Y allí vivía, sin embargo, un guarda, el viejo Mouque, al cual daba la Compañía dos barracas, que no se habían hundido de milagro, pero cuya carcomida armazón de madera amenazaba ruina. Había arreglado un poco el techo, y se encontraba allí a las mil maravillas, ocupando él con su hijo una de las habitaciones, y su hija la Mouquette, la otra. Como las ventanas no tenían ni un solo cristal, se habían decidido a cerrarlas, clavándoles unas tablas por dentro; así, aunque no se veía mucho, se estaba más caliente. Por lo demás, aquel guarda, que no tenía nada que guardar, se iba a cuidar sus caballos a la Voreux y no se ocupaba nunca de las ruinas de Réquillart, donde sólo se conservaban las bocas de los pozos para que sirvieran de chimenea a una máquina de ventilación que renovaba el aire de la mina contigua.

Así pasaba el viejo Mouque los últimos años de su vida, en medio de escenas de amor. La Mouquette había recorrido con los hombres todos aquellos rincones misteriosos, desde la edad de diez años, no como una chiquilla asustada y aún sin desarrollar como Lidia, sino como una mujer hecha y derecha, hasta para los hombres maduros. El padre no había dicho nada, porque su hija era muy respetuosa, y nunca se permitió introducir un amante en su casa. Por otra parte, estaba tan acostumbrado a aquellos espectáculos, que nada le asustaba.

Cuando iba o volvía al trabajo, cada vez que salía de su casa, tropezaba con parejas amorosas que se solazaban desvergonzadamente sobre la hierba; y peor si salía a buscar leña para encender la lumbre; entonces, veía levantarse delante de sí uno a uno todos los galanes de Montsou, mientras que con el mayor cuidado iba mirando donde pisaba, para no caer de bruces sobre el cuerpo de alguna muchacha. Poco a poco, todos se habían ido acostumbrando a los encuentros con el viejo, y nadie se molestaba ya, ni él, que miraba donde ponía los pies, ni las parejas, que no se tomaban el trabajo de interrumpirse, seguras de que, como buen viejo, que se sometía ante las cosas de la naturaleza, no les había de decir palabra. Pero así como ellas le conocían, aun de noche, él había acabado por conocerlas también. ¡Ah! ¡Qué juventud! ¡Con qué despreocupación se entregaba a satisfacer sus placeres! A veces meneaba la cabeza, como recordando y echando de menos mejores tiempos. Una sola cosa le causaba mal humor; dos enamorados habían tomado la costumbre de apoyarse en el tabique de su cuarto, que crujía a cada momento, y aunque la cosa no le quitaba el sueño, rabiaba, porque a la larga iban a echarlo abajo.

Todas las tardes el viejo Mouque recibía la visita de su amigo el tío Buenamuerte, que siempre, antes de comer, daba el mismo paseo. Los dos viejos hablaban apenas, cruzando cuando más, una docena de palabras durante la media hora que estaban reunidos. Pero les divertía verse juntos, pensando, el uno al lado del otro, en cosas antiguas, que recordaban con placer al mismo tiempo, sin necesidad de decírselas mutuamente.
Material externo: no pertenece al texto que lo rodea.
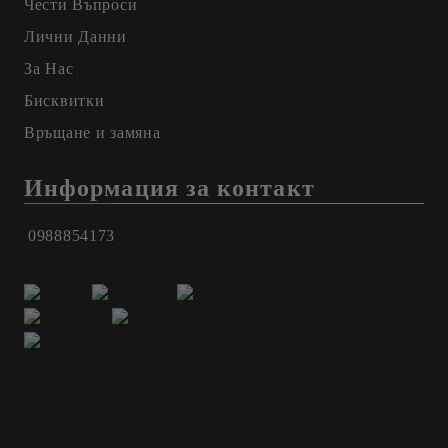
Чести Въпроси
Лични Данни
За Нас
Бисквитки
Връщане и замяна
Информация за контакт
0988854173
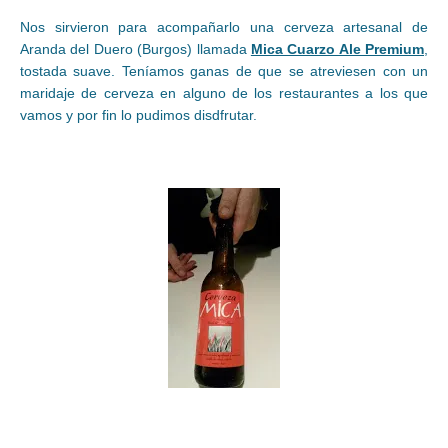
Nos sirvieron para acompañarlo una cerveza artesanal de
Aranda del Duero (Burgos) llamada
Mica Cuarzo Ale Premium
,
tostada suave. Teníamos ganas de que se atreviesen con un
maridaje de cerveza en alguno de los restaurantes a los que
vamos y por fin lo pudimos disdfrutar.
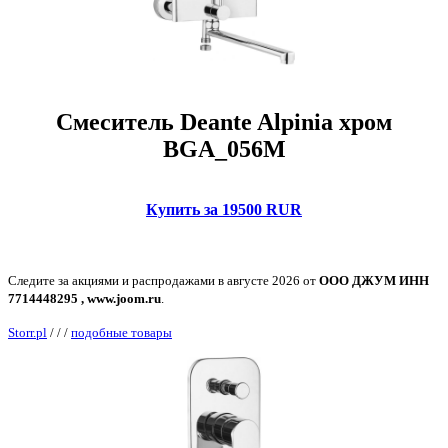
Смеситель Deante Alpinia хром
BGA_056M
Купить за 19500 RUR
Следите за акциями и распродажами в августе 2026 от
ООО ДЖУМ ИНН
7714448295 , www.joom.ru
.
Storr.pl
/
/
/
подобные товары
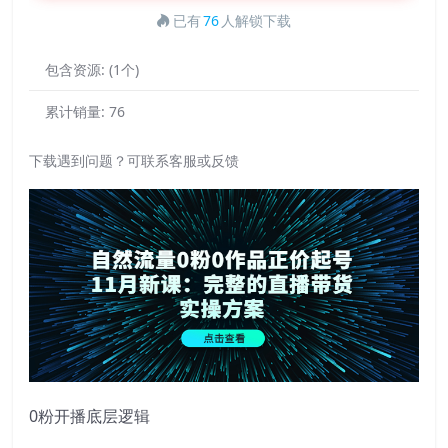
已有
76
人解锁下载
包含资源:
(1个)
累计销量:
76
下载遇到问题？可联系客服或反馈
0粉开播底层逻辑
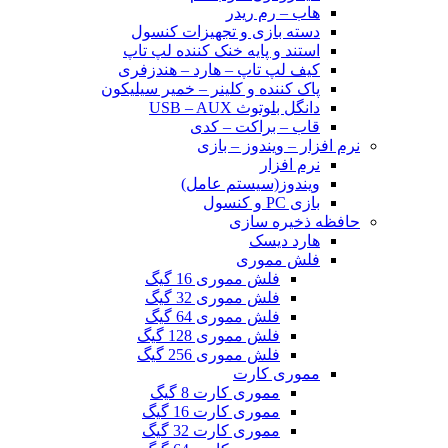
هاب – رم ریدر
دسته بازی و تجهیزات کنسول
استند و پایه خنک کننده لپ تاپ
کیف لپ تاپ – هارد – هندزفری
پاک کننده و کلینر – خمیر سیلیکون
دانگل بلوتوث USB – AUX
قاب – براکت – کدی
نرم افزار – ویندوز – بازی
نرم افزار
ویندوز(سیستم عامل)
بازی PC و کنسول
حافظه ذخیره سازی
هارد دیسک
فلش مموری
فلش مموری 16 گیگ
فلش مموری 32 گیگ
فلش مموری 64 گیگ
فلش مموری 128 گیگ
فلش مموری 256 گیگ
مموری کارت
مموری کارت 8 گیگ
مموری کارت 16 گیگ
مموری کارت 32 گیگ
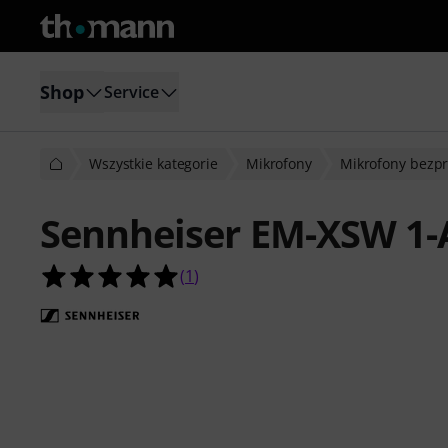
Shop
Service
Wszystkie kategorie
Mikrofony
Mikrofony bezp
Sennheiser EM-XSW 1-
5.0 na 5 gwiazdek z 1 ocen klientów
(
1
)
En Réquillart se sentaban en un madero, hablaban un par de palabras, y se iban al país de los sueños y de los recuerdos, con la cabeza agachada y mirando al suelo. Alrededor de ellos, los mozos del pueblo se divertían con sus novias; se oían de vez en cuando risas misteriosas y rumor de besos, y un olor a mujer subía de la verde hierba que las parejas hollaban con sus cuerpos. Hacía ya cuarenta y tres años lo menos que el tío Buenamuerte había escogido por esposa a una comedora, tan endeble y tan bajita, que tenía necesidad de subirla a una carretilla para poder besarla a su gusto. ¡Ah! ¡Cuánto tiempo había transcurrido! ¡Cuántas cosas habían pasado desde entonces! Y los dos viejos se separaban luego, meneando tristemente la cabeza, y a menudo sin despedirse siquiera.